A multi-scale calibration approach for process-oriented aggregated building energy demand models

Abstract

Long-term energy planning relies largely on projections of future energy demand and hourly load profiles. Aggregate building models are increasingly being utilized to characterize the sensitivity of current and future building stocks to changes in climate, population, and building technology on city-to-regional-to-national scales. Due to challenges in the availability of data, those analyses have been limited to projection of energy demand at a single scale, usually state or country, while long-term planning power system models and production cost models might operate at different spatial scales such as energy regions which are focused on ensuring adequate generation infrastructure.

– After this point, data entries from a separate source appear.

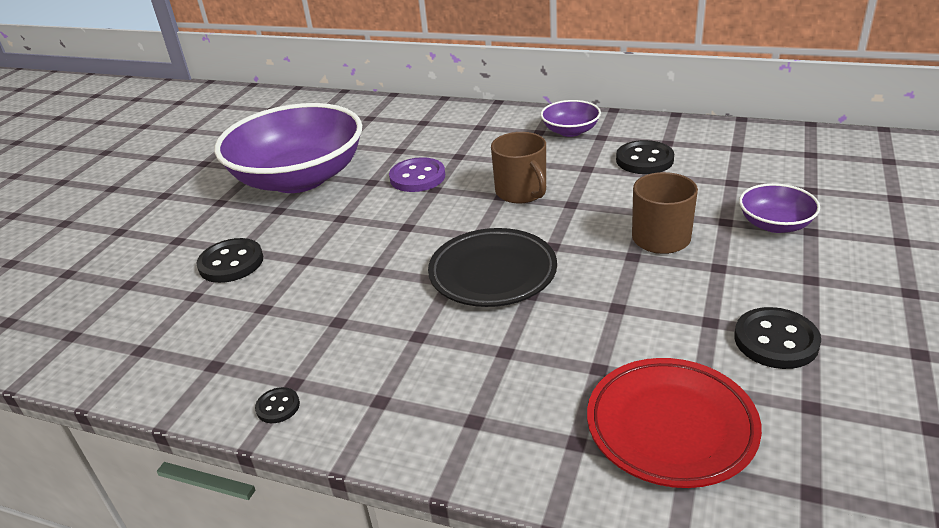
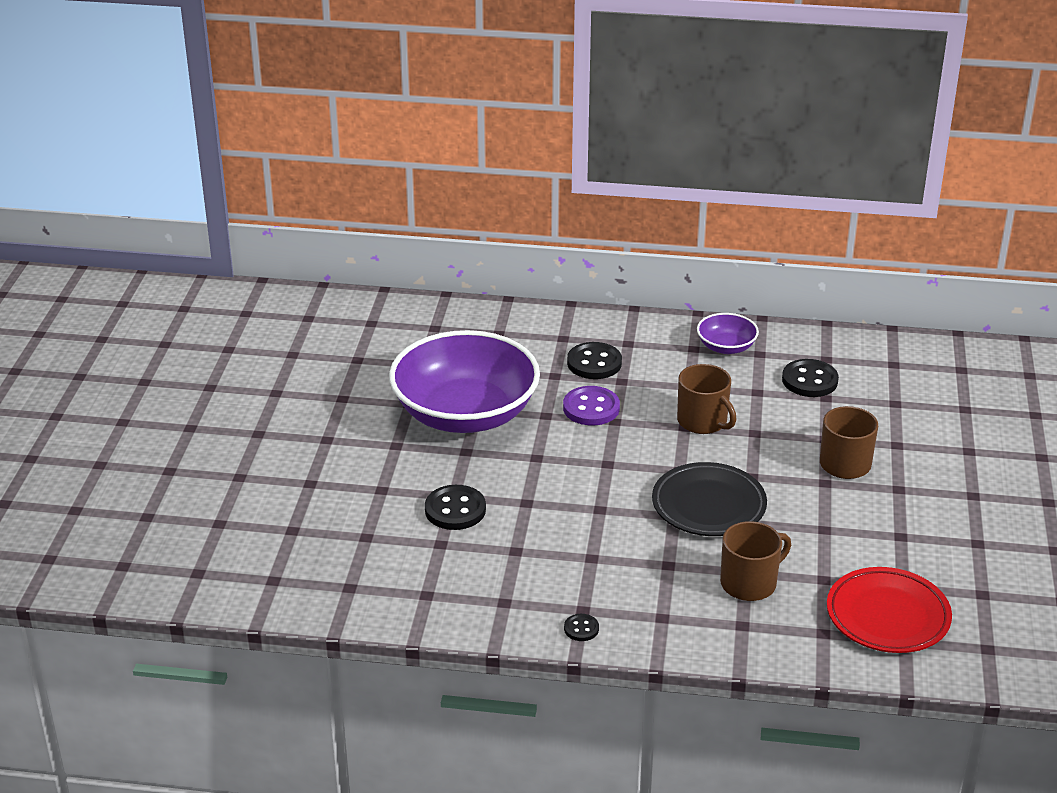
camera: 15 degrees left, 0 degrees up
(504, 366) = (750, 583): none -> brown mug
(775, 224) = (939, 445): purple bowl -> none
(776, 340) = (952, 548): black button -> black button (594, 363)

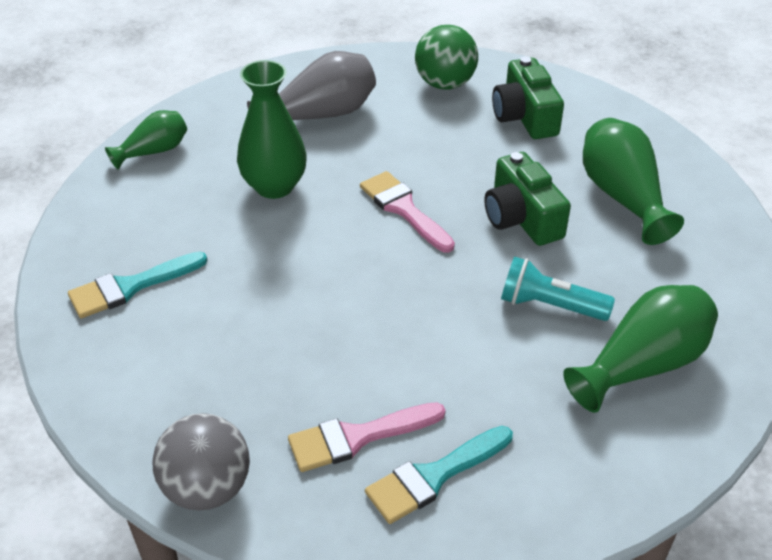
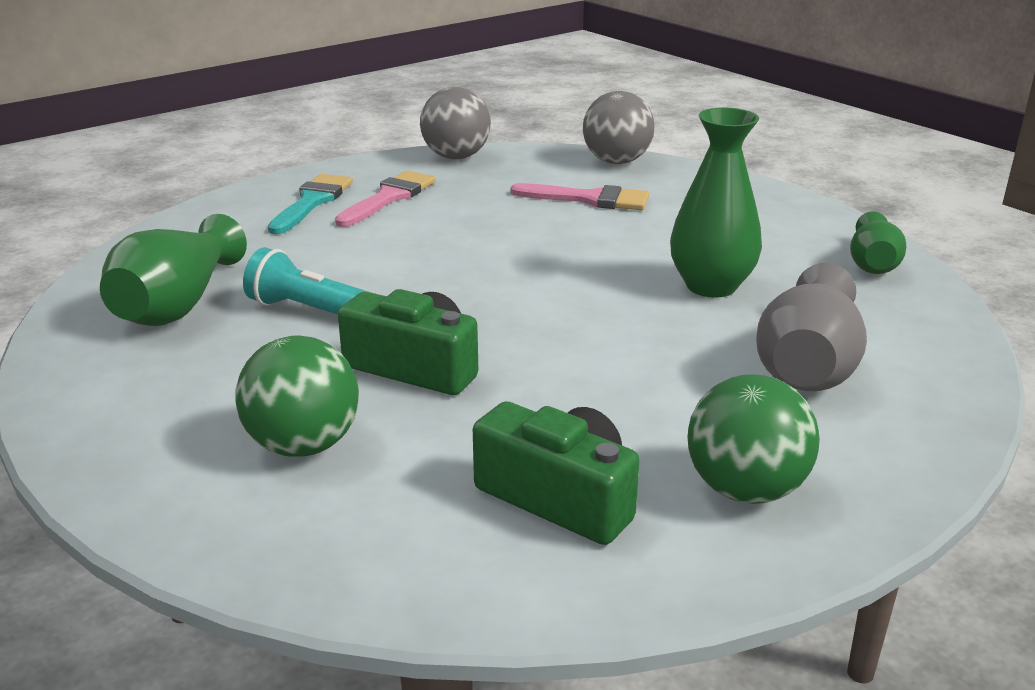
camera: 140 degrees right, 15 degrees down
(87, 372) = (616, 161): none -> grey ball
(130, 287) = (679, 195): turquoise brush -> none
(403, 209) = (555, 321): pink brush -> pink brush (589, 199)
(549, 305) = (308, 310): turquoise flashlight -> turquoise flashlight turned 135 degrees counterclockwise
(622, 197) = (304, 445): green vase -> green ball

We propose and evaluate a novel method to calibrate an aggregate building energy demand model (PNNL's BEND model) against the best available data at the spatial scale of balancing authorities. This approach extends previous work on aggregated building energy demand by facilitating analysis of building energy demand across scales, in particular policy and operational decision-making scales. We show that the bias-corrected model estimates building electric loads reasonably well compared with estimates from a statistical model, but has the additional feature of flexibility across spatial scales. While the calibration approach is presently U.S.-centric and associated with U.S. energy regions, it can be extrapolated to other worldwide regions with similar scale challenges between policy and operational implementation decision making. We discuss the significant challenges involved in formulating and calibrating a complex physical model based on simulations of roughly 100,000 individual buildings against available aggregate regional electric load data and highlight areas for potential future work and improved data collection.